Just wait for my all-new LUBIX DEMIGOD. It's about half done, so it should be on auction by 2025 at the very latest.


----------



## JyH (May 25, 2011)

cyberbullies


----------



## shelley (May 25, 2011)

Psh, grape jelly. Everyone who's anyone knows it's all about the Lemon Pledge.


----------



## theace (May 25, 2011)

I'll buy if it can scramble itself when you point at it and say "hugaala wanger!"


----------



## Georgeanderre (May 25, 2011)

Incredibly well thought out =P


----------



## Linalai66 (May 25, 2011)

lol


----------



## Bapao (May 25, 2011)

Can the stickers be purchased separately? If so, can I buy in bulk?

*Owen* is like that guy from CSI; he says something, puts his sunglasses on and then leaves with guitars playing in the background...


----------



## izovire (May 26, 2011)

I don't trust this cube. 

No where does it mention that it's capable of a sub-5 avg. Not even sub-Faz.


----------



## MovingOnUp (May 26, 2011)

I'll take two!


----------



## HelpCube (May 26, 2011)

I'll bid $9,001 USD just so its over 9000


----------



## CubicNL (May 26, 2011)

Owen said:


> *Cuts corners quite well.


 Rofl, the best part 
So funny!


----------



## n00bcub3r (Jul 19, 2011)

i will pay 1 million dollars!!!!!!!! in ecuador sucre


----------



## jskyler91 (Jul 19, 2011)

HelpCube said:


> I'll bid $9,001 USD just so its over 9000


 
I got it lol


----------



## cubersmith (Sep 3, 2011)

haha! all of these things then the last one:

"Corner cuts quite well"

Made me lol :')


----------



## RCTACameron (Sep 3, 2011)

Wouldn't it make more sense if it was called 'The Grape Jelly Jawdrop'?

> **Data excerpts**:
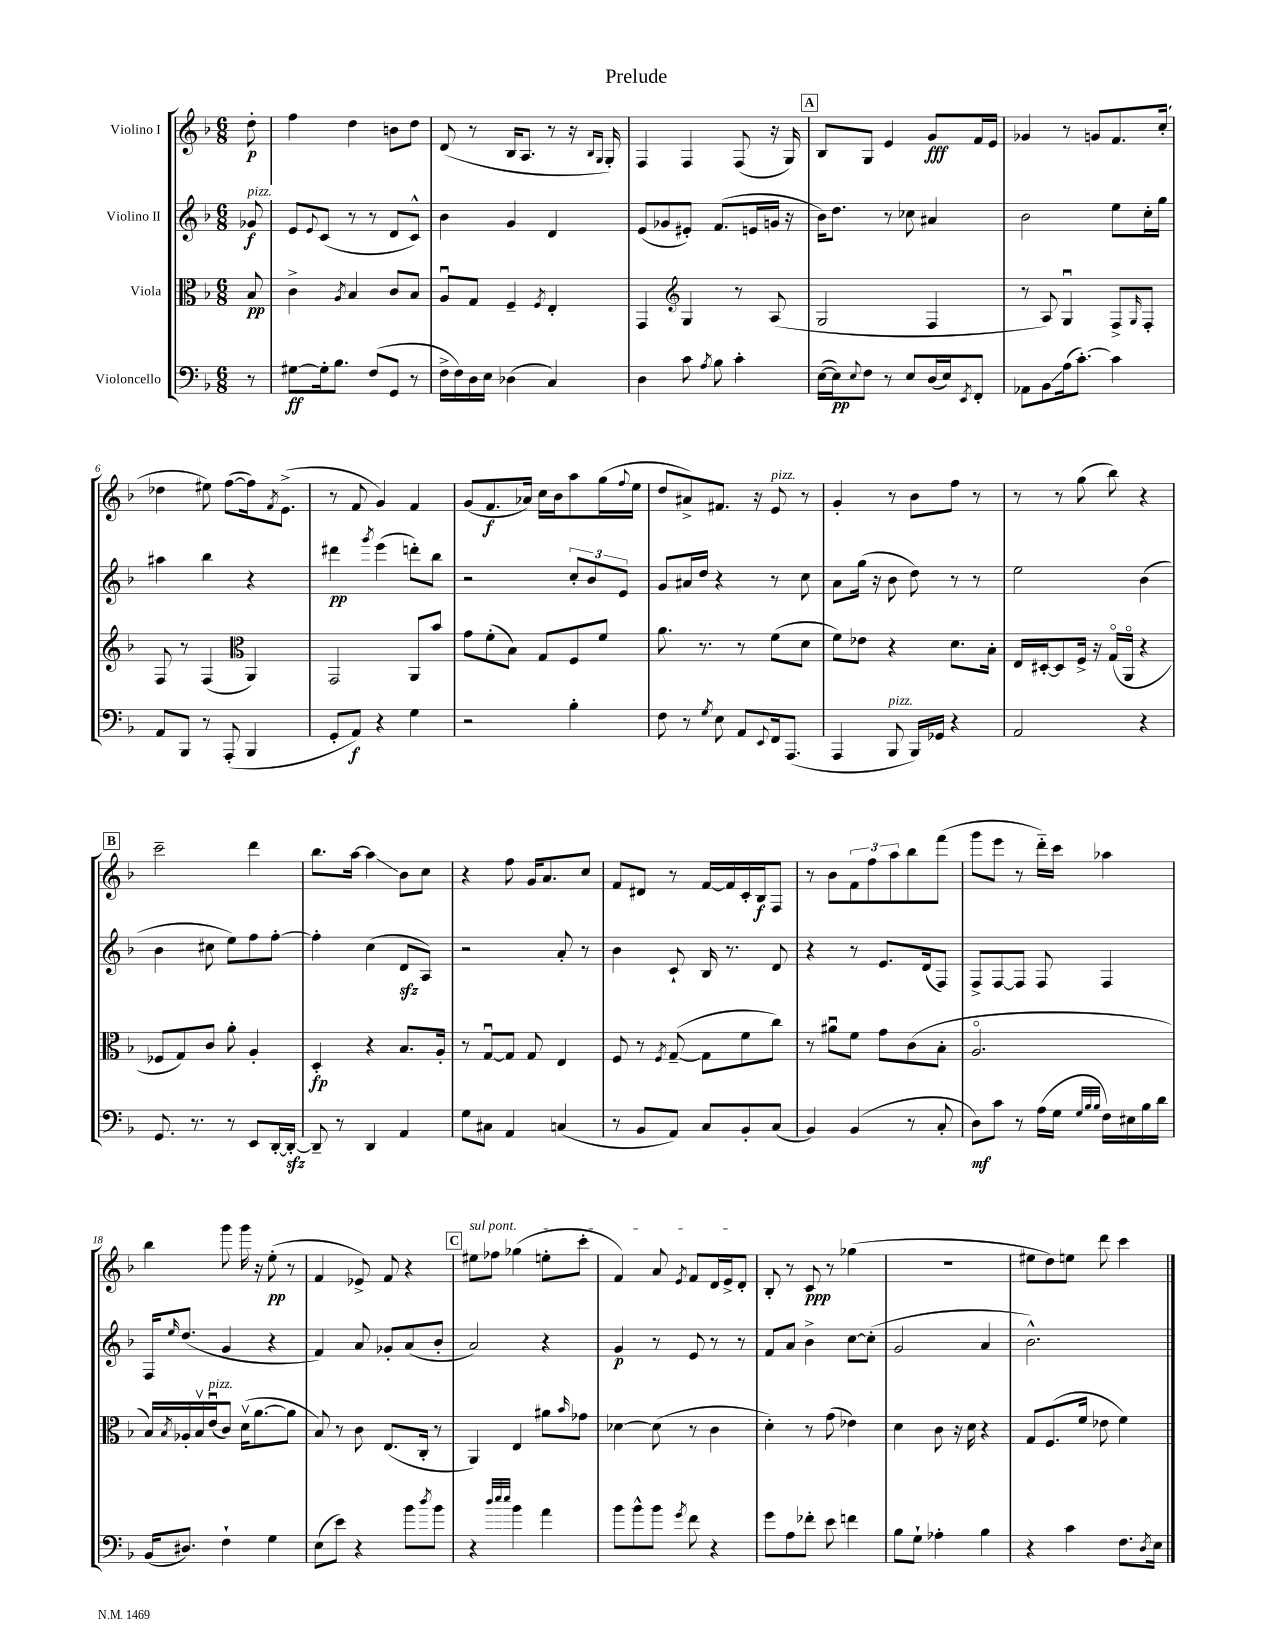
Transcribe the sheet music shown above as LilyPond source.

\header { title = "Prelude" }
<<
\new StaffGroup <<
\new Staff = "s0" \with { instrumentName = "Violino I" } {
    \clef treble \key f \major \numericTimeSignature \time 6/8 \partial 8
    d''8-.\p |
    f''4 d''4 b'8 d''8 |
    d'8( r8 bes16 a8. r8 r16 \grace { bes16 g16 } g16-.) |
    f4 f4 f8( r16 g16) |
    \mark \markup { \box "A" } bes8 g8 e'4 g'8\fff f'16 e'16 |
    ges'4 r8 g'8 f'8. c''16-.( |
    des''4 eis''8) f''8~( f''16) \acciaccatura { f'8 } e'8.->( |
    r8 f'8 g'4) f'4 |
    g'8( f'8.\f aes'16) c''16 bes'16 a''8 g''16( \appoggiatura { f''8 } e''16 |
    d''8 ais'8->) fis'8. r16 e'8^\markup { \italic "pizz." } r8 |
    g'4-. r8 bes'8 f''8 r8 |
    r8 r8 g''8( bes''8) r4 |
    \mark \markup { \box "B" } c'''2-- d'''4 |
    bes''8. a''16~ a''4\glissando bes'8 c''8 |
    r4 f''8 g'16 a'8. c''8 |
    f'8 dis'8 r8 f'16~ f'16 c'16-. bes16\f f8 |
    r8 bes'8 \tuplet 3/2 { f'8 f''8 a''8 } bes''8 f'''8( |
    g'''8 e'''8 r8 d'''16-_) c'''16 aes''4 |
    bes''4 g'''8 g'''16 r16 e''8-.\pp( r8 |
    f'4 ees'8->) f'8 r4 |
    \mark \markup { \box "C" } \once \override TextSpanner.bound-details.left.text = \markup { \italic "sul pont." } eis''8\startTextSpan fes''8 ges''4( e''8-. c'''8-. |
    f'4) a'8 \acciaccatura { e'8 } f'8 d'16 e'16-> d'8-.\stopTextSpan |
    bes8-. r8 c'8\ppp r8 ges''4( |
    R2. |
    eis''8 d''8) e''8 d'''8 c'''4 \bar "|." |
}
\new Staff = "s1" \with { instrumentName = "Violino II" } {
    \clef treble \key f \major \numericTimeSignature \time 6/8 \partial 8
    ges'8\f^\markup { \italic "pizz." } |
    e'8 \appoggiatura { e'8 } c'8( r8 r8 d'8 c'8-^) |
    bes'4 g'4 d'4 |
    e'8( ges'8 eis'8-.) f'8.( e'16 g'16 r16 |
    \mark \markup { \box "A" } bes'16) d''8. r8 ces''8 ais'4 |
    bes'2 e''8 c''16-. g''16 |
    ais''4 bes''4 r4 |
    dis'''4\pp \acciaccatura { g'''8 } e'''4( d'''8-.) bes''8 |
    r2 \tuplet 3/2 { c''8-. bes'8 e'8 } |
    g'8 ais'16 d''16 r4 r8 c''8 |
    a'8 g''16( r16 bes'8 d''8) r8 r8 |
    e''2 bes'4( |
    \mark \markup { \box "B" } bes'4 cis''8 e''8) f''8 f''8~-. |
    f''4-. c''4( d'8\sfz a8) |
    r2 a'8-. r8 |
    bes'4 c'8-! bes16 r8. d'8 |
    r4 r8 e'8. d'16( f8) |
    f8-> f8~ f8 f8 f4 |
    f16 \grace { e''16 } d''8.( g'4 r4 |
    f'4) a'8 ges'8-. a'8( bes'8-. |
    \mark \markup { \box "C" } a'2) r4 |
    g'4\p r8 e'8 r8 r8 |
    f'8 a'8 bes'4-> c''8~ c''8-.( |
    g'2 a'4 |
    bes'2.-^) \bar "|." |
}
\new Staff = "s2" \with { instrumentName = "Viola" } {
    \clef alto \key f \major \numericTimeSignature \time 6/8 \partial 8
    bes8\pp |
    c'4-> \acciaccatura { a8 } bes4 c'8 bes8 |
    a8\downbow g8 f4-- \acciaccatura { f8 } e4-. |
    g,4 \clef treble g4 r8 a8( |
    \mark \markup { \box "A" } g2 f4 |
    r8 a8) g4\downbow f8-> \grace { g16 } f8-. |
    f8 r8 f4( \clef alto a,4) |
    g,2 a,8 bes'8 |
    g'8 f'8-.( bes8) g8 f8 f'8 |
    a'8. r8. r8 f'8( d'8 |
    f'8) ees'8 r4 d'8. bes16-. |
    e16 dis16~-. dis8 f16-> r16 g16\flageolet( a,16\flageolet r4 |
    \mark \markup { \box "B" } fes8 g8) c'8 a'8-. a4-. |
    d4-.\fp r4 bes8. a16-. |
    r8 g8~\downbow g8 g8 e4 |
    f8 r8 \acciaccatura { f8 } g8~--( g8 f'8 c''8) |
    r8 ais'8\downbow f'8 g'8 c'8( bes8-. |
    a2.\flageolet |
    bes16) \acciaccatura { bes8 } aes16-. bes16\upbow e'16\downbow^\markup { \italic "pizz." }( c'8) d'16\upbow( a'8.~ a'8 |
    bes8) r8 c'8 e8.( c16-. r8 |
    \mark \markup { \box "C" } a,4) e4 ais'8 \grace { bes'16 } ges'8 |
    des'4~ des'8( r8 c'4 |
    d'4-.) r8 g'8( ees'4) |
    d'4 c'8 r16 d'16 r4 |
    g8 f8.( f'16 ees'8 f'4) \bar "|." |
}
\new Staff = "s3" \with { instrumentName = "Violoncello" } {
    \clef bass \key f \major \numericTimeSignature \time 6/8 \partial 8
    r8 |
    gis8~\ff gis16-. bes8. f8( g,8 r8 |
    f16-> f16) d16 e16 des4( c4) |
    d4 c'8 \acciaccatura { a8 } bes8 c'4-. |
    \mark \markup { \box "A" } e16~( e16\pp) \appoggiatura { e8 } f8 r8 e8 d16( e16) \acciaccatura { e,8 } f,8-. |
    aes,8 bes,8\glissando a16( c'8.~-.) c'4 |
    a,8 bes,,8 r8 a,,8-.( bes,,4 |
    g,8-. a,8\f) r4 g4 |
    r2 bes4-. |
    f8 r8 \acciaccatura { g8 } e8 a,8 \appoggiatura { e,8 } f,16 a,,8.( |
    a,,4 bes,,8^\markup { \italic "pizz." } bes,,16) ges,16 r4 |
    a,2 r4 |
    \mark \markup { \box "B" } g,8. r8. r8 e,8 d,16~-. d,16~-.\sfz |
    d,8-- r8 d,4 a,4 |
    g8 cis8 a,4 c4( |
    r8 bes,8 a,8) c8 bes,8-. c8( |
    bes,4) bes,4( r8 c8-. |
    d8\mf) c'8 r8 a16( g16 \grace { g32 bes32 bes32 } f16) eis16 bes16 d'16 |
    bes,16( dis8.) f4-! g4 |
    e8( e'8) r4 bes'8 \acciaccatura { d''8 } bes'8 |
    \mark \markup { \box "C" } r4 \grace { d''32 e''32 e''32 } bes'4 a'4 |
    bes'8 bes'8-^ bes'8 \acciaccatura { g'8 } f'8 r4 |
    g'8 a8 fes'8-. e'8 f'4 |
    bes8 g8-! aes4-. bes4 |
    r4 c'4 f8. \acciaccatura { d8 } e16 \bar "|." |
}
>>
>>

> **Work instructions**:
**a.** Edit the passage of the forum thread that begins with the words containing "## Linalai66 (May" and ends with "in the background...", changing "stickers" to "tiles", and give the edited passage.
**b.** In the forum thread, what amount does HelpCube say they will bid?
**c.** Extend the forum thread by writing what comes next after its final post.
The records are not required for any of the work here.

> **Final results**:
**a.**
## Linalai66 (May 25, 2011)

lol


----------



## Bapao (May 25, 2011)

Can the tiles be purchased separately? If so, can I buy in bulk?

*Owen* is like that guy from CSI; he says something, puts his sunglasses on and then leaves with guitars playing in the background...

**b.** $9,001 USD

**c.**
----------



## chrissyD (Sep 3, 2011)

Owen said:


> *Justin Bieber approved.



Worst cube ever


----------



## aminayuko (Sep 3, 2011)

i think Waffo would like his with orangina lube


----------



## tacgnol (Sep 3, 2011)

You CANNOT be serious qq. It took you 28 years to do THAT? Please.
I assembled mine with the instruction of SUMARIAN GODS. It has:
-A core made of zomgium (i dunno what else to call it. i found it in a meteorite and cut a diamond with it)
-It is not made of plastic. plastic is too rough. It's made of PURE TEFLON. And lubed with a square ton OF TEFLON
If you even touch it, it will not stop turning for 10000000 YEARS. 
-135 degree cuts. AND, 90 degree reverse cuts.
-And the stickers...don't even get me started on the stickers. 
-Oh, and when you turn it inside out....it turns into Megan Fox. 

Basically, It's so epic i got Billy Mays to advertise it from the grave.


----------



## jms_gears1 (Sep 3, 2011)

qq, you may have a decent preforming cube, but does you cube have a built in mini-Stefan to insult you every-time you solve it?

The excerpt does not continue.